Описываемое мною время отчаянного покаяния я склонен признать событием, б.м. не только для меня. Как не удивляться: в прежнем совлечении моем временной формы бывания, я уходил куда-то далеко от обычной жизни. И вот, там Его рука настигла меня. Это был момент вторичного создания меня Его волею: я снова был вызван из «небытия» в свет жизни. Как странно все произошло, происходило.

В своих, оправданных нашим рассудком, движениях, мы не можем видеть «греха». Настоящее видение греха принадлежит тому духовному плану, из которого мы выпали в нашем падении. Грех осознается по дару Духа Святого совместно с верою в Личного Абсолюта, Творца и Отца нашего. Речь идет о наших личных с ним отношениях, а не о чем-нибудь ином.

Чуден момент живой встречи с Ним. Да, я преступник против Его любви. Я не знал Его, как должно знать. Но я не могу сказать, что я не повинен в моем неведении. Душа интуитивно у всех нас ощущает некоторую борьбу с нашей совестью, прежде чем совершится внутренний акт склонения нашей воли к чему-то что отрывает нас от Бога. Так было со мною в юные годы, когда я согласился с идеей, внушенной мне Врагом, в момент, описанный мною выше.

Если я буду разбираться во внутреннем процессе моего обращения к Богу после падения, то мне приходит такое сравнение: Свет Божий, Свет Духа Святого, еще не зримый мною, откуда-то сзади далеко освящает меня, показывая то место духовное, в котором я пребываю.
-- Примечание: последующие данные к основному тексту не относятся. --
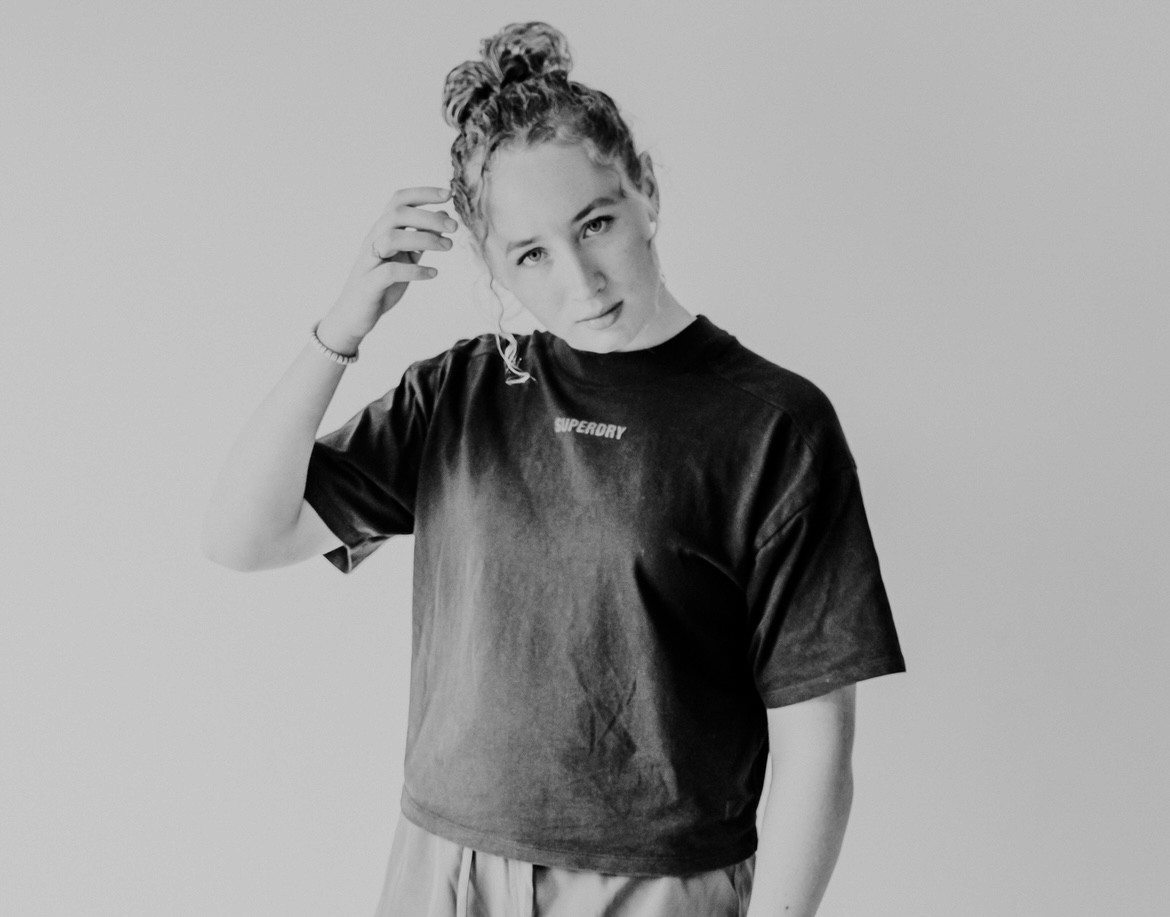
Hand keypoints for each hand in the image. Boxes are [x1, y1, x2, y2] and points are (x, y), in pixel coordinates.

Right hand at [317, 185, 457, 352]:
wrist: (354, 316)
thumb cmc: (381, 285)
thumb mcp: (406, 257)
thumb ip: (421, 238)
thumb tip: (443, 215)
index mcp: (382, 231)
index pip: (399, 201)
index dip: (422, 193)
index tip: (448, 194)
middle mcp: (373, 240)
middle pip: (397, 214)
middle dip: (429, 217)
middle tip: (454, 228)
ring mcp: (369, 261)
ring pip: (392, 238)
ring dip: (424, 239)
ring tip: (448, 247)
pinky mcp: (369, 284)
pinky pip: (390, 272)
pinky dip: (415, 270)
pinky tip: (433, 274)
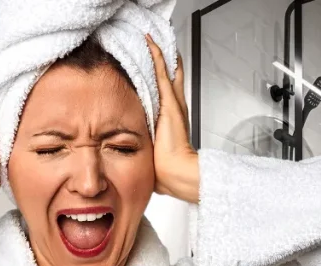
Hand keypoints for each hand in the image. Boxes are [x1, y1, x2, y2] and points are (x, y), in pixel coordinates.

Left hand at [145, 34, 198, 203]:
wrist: (176, 173)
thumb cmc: (166, 169)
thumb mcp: (155, 154)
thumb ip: (152, 149)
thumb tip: (144, 156)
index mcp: (172, 120)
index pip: (168, 93)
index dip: (165, 78)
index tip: (161, 65)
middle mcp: (176, 109)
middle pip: (172, 78)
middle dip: (167, 61)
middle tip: (162, 43)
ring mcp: (173, 104)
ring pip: (167, 72)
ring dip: (162, 54)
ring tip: (156, 38)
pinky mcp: (169, 103)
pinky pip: (162, 74)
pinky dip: (158, 58)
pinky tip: (152, 44)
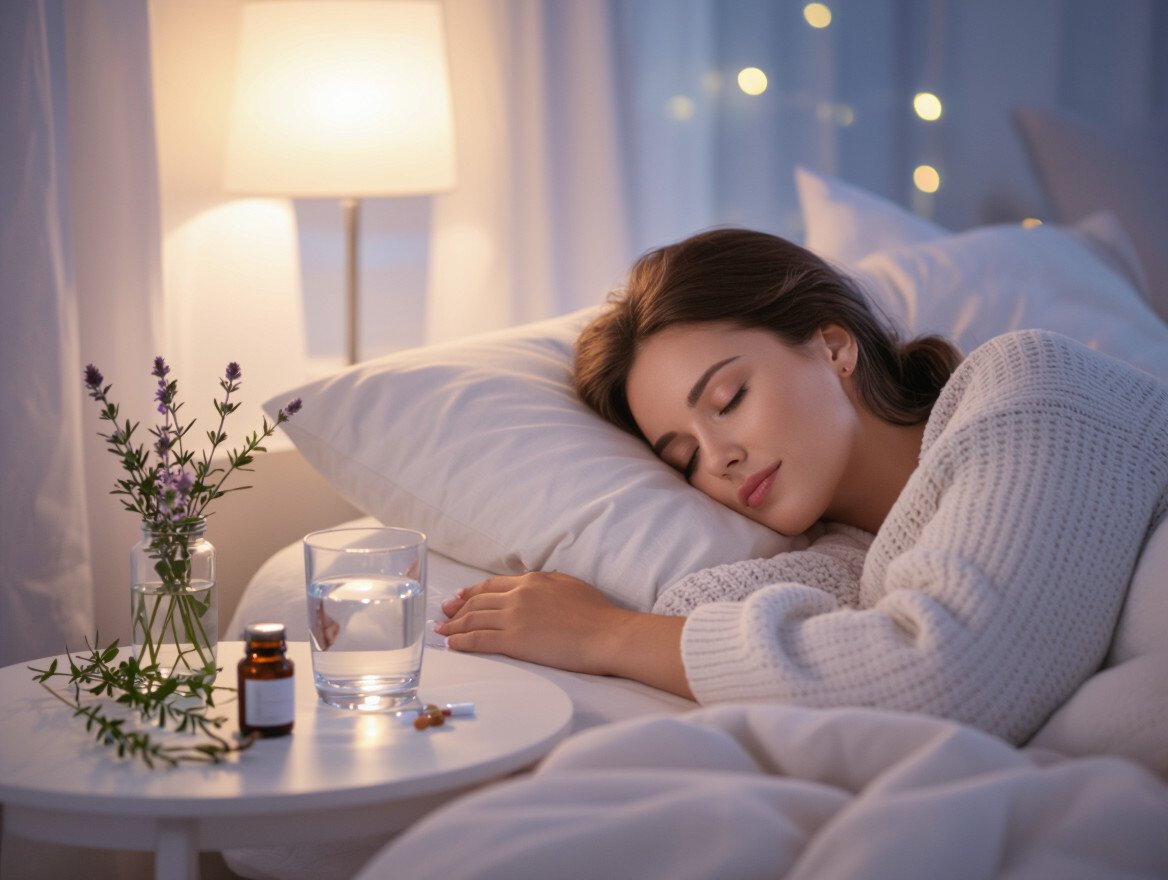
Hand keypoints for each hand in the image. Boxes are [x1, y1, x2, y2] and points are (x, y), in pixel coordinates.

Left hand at [435, 571, 694, 699]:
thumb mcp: (570, 586)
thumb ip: (547, 586)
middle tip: (444, 613)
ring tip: (440, 630)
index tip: (459, 597)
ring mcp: (514, 617)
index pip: (492, 585)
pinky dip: (461, 642)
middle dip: (457, 607)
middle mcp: (518, 595)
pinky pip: (478, 639)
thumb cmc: (598, 614)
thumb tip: (537, 589)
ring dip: (453, 625)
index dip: (471, 591)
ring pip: (474, 618)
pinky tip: (451, 645)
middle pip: (477, 600)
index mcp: (532, 581)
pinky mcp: (514, 640)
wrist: (607, 634)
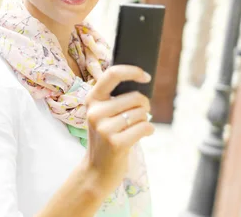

И имя сему месту — ад. Я не вижу Света, как такового, но он мне открывает глаза, чтобы узреть тьму, в которой я живу. Я не могу понять тьмы, если нет противоположного ей света. Чрез невидимое присутствие сего Света создается положение, что я постепенно начинаю созерцать идею моего Создателя «прежде основания мира» (Ин. 17, 24). Мое новое, еще только начинающееся познание Бога Живого приводит меня к узрению во Христе именно того образа, по которому мы созданы (ср. Быт. 1, 26–27). И сердце мое поражается печалью: «вот каким должен быть каждый из нас, чтобы жить свое единство, нерушимое в веках, с Отцом всего сущего. О горе: я лишен сего. Мне с детства была дана мысль о вечности; мне бывал дан некий опыт, или приближение к нему, т.е. опыту несозданного бытия. А я умираю в бессмысленном мраке моего невежества во всех планах».